Are you are wondering what is silicon doing in batteries nowadays? Well, first you need to appreciate that this is not the same silicon some use to seal around windows. Silicon in its raw state is a blue-gray crystalline solid with a metallic luster. Although we hasten to add that is not a metal, but actually a metalloid.
What Are The Characteristics of (Silicon) Metalloids?
A metalloid is an element with properties between metals and non-metals. Accordingly, silicon:
- Conducts electricity, but not as effectively as a true metal can.
- Appears as shiny as a metal, but can be as brittle as a non-metal.
Thus silicon is a ‘hybrid’ element with mixed metallic and non-metallic properties. It is also a semiconductor, lying between an insulator and a true conductor.
We also find the silicon in batteries, in a variety of other electrical devices. Wikipedia includes transistors, solar cells, and integrated circuits among others.
This is good news for our environment, because silicon is the eighth commonest element in our universe. We find it out there in cosmic dusts, planetoids, and planets too.
More than 90% of our Earth’s crust comprises silicate minerals.

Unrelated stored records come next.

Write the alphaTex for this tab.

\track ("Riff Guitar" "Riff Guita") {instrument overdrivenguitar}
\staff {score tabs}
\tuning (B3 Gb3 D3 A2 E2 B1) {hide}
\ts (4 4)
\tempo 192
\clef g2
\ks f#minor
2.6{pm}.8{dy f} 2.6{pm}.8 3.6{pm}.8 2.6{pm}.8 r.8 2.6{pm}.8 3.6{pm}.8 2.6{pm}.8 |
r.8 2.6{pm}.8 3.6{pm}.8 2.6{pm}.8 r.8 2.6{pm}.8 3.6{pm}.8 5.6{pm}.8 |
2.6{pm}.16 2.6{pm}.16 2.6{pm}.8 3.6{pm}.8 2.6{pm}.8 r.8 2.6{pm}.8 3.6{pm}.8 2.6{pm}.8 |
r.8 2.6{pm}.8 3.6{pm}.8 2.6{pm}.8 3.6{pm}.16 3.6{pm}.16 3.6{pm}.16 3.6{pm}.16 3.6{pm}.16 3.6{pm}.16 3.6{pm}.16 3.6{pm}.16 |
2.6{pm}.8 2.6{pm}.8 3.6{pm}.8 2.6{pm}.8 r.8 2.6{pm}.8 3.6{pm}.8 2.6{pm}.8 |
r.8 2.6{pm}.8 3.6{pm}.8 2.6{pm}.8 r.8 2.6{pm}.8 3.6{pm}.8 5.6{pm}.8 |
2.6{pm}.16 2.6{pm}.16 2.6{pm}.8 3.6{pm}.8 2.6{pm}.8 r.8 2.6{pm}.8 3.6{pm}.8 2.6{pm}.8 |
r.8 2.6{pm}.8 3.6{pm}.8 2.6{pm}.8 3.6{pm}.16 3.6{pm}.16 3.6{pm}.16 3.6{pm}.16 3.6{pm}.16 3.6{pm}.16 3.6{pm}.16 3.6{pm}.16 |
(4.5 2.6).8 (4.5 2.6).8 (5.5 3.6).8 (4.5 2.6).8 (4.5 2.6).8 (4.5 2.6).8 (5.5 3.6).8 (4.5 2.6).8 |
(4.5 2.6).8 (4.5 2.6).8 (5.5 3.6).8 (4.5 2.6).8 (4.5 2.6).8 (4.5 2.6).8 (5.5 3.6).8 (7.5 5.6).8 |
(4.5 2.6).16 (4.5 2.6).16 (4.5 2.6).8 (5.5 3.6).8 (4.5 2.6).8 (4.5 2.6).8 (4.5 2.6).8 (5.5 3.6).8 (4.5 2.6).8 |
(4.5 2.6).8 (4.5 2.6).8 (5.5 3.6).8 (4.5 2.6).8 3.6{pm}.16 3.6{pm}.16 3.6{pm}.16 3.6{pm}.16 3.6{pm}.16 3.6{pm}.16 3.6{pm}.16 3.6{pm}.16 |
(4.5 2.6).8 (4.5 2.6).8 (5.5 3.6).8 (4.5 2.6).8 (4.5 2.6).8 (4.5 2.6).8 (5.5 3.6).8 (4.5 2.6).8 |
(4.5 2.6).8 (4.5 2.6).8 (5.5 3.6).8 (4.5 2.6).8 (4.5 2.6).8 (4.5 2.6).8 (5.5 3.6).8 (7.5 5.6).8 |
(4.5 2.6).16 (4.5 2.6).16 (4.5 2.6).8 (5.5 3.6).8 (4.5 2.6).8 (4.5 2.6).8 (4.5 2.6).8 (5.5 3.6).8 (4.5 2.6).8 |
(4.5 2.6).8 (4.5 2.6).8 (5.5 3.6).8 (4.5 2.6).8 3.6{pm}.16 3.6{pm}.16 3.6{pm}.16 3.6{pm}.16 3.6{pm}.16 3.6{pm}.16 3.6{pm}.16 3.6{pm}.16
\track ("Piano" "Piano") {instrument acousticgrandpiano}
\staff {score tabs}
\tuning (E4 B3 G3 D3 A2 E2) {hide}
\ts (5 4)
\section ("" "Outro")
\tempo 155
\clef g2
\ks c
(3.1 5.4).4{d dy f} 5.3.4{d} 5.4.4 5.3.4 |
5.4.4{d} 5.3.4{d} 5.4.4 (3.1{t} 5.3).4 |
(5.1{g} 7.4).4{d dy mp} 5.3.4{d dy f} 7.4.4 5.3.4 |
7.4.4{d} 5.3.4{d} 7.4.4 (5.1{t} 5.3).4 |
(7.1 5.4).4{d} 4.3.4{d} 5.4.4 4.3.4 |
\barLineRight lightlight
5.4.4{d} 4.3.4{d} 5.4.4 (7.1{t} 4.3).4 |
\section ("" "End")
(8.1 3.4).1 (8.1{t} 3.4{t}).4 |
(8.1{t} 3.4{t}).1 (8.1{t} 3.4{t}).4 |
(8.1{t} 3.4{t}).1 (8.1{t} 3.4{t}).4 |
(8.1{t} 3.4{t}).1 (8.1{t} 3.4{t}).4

In fact silicon, at 28% by mass, is the second most abundant element in our world.
More About Silicon In Batteries
We find silicon in modern lithium-ion battery anodes, where it improves energy storage density. Now, if we could use pure silicon instead of graphite, then those batteries could be ten-times more powerful.
But we can’t do that yet, because lithium-ions inserting between silicon anode layers may cause the metalloid to expand, and crack. The current solution adds small amounts of silicon to a graphite base, as the best compromise today.
And so, in a nut shell, what silicon does in lithium-ion batteries is boost energy storage density. It achieves this by accommodating more lithium-ions in the battery anode, to the extent practically possible.